Stored entries:
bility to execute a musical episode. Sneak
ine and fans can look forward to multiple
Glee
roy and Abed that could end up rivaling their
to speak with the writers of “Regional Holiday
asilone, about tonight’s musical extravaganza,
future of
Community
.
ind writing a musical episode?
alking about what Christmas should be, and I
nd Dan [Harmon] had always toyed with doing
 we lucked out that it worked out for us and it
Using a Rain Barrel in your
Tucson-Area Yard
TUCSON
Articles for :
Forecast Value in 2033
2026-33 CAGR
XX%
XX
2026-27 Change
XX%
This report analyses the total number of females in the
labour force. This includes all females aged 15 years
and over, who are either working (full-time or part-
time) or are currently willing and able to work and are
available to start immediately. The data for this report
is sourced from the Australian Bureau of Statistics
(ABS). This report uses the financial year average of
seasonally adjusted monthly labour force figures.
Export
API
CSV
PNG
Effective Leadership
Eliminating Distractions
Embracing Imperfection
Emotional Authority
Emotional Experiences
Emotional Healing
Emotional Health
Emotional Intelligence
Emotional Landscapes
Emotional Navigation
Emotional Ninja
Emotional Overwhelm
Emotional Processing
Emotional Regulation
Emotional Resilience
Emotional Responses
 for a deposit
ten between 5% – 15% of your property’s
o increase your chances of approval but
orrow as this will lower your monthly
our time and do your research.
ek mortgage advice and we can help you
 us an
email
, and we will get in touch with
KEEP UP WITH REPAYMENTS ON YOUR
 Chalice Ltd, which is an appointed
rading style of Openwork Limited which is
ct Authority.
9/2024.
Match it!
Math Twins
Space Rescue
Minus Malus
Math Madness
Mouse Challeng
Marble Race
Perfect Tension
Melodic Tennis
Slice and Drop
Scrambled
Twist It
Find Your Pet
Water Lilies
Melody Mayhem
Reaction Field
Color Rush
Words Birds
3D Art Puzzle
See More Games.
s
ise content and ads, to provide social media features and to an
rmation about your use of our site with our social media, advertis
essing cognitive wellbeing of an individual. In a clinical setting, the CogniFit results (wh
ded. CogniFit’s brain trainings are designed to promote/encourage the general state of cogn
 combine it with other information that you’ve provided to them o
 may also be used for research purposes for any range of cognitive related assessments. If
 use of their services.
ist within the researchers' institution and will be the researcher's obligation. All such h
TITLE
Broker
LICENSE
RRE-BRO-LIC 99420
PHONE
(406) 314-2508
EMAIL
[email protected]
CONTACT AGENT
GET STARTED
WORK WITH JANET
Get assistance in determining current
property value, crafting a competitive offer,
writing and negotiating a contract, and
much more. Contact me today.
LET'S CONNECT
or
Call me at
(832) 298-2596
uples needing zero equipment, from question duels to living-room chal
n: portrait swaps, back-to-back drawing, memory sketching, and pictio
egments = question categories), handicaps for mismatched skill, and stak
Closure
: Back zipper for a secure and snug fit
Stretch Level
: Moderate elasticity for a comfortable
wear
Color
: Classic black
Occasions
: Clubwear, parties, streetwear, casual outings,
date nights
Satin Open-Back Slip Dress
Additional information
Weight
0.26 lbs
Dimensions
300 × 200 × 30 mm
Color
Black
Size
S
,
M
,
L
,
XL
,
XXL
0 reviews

Job
Pick out every line in the listing above that contains the string "writing", with capital and lowercase letters matching, and copy those lines.

The answer
ind writing a musical episode?
writing and negotiating a contract, and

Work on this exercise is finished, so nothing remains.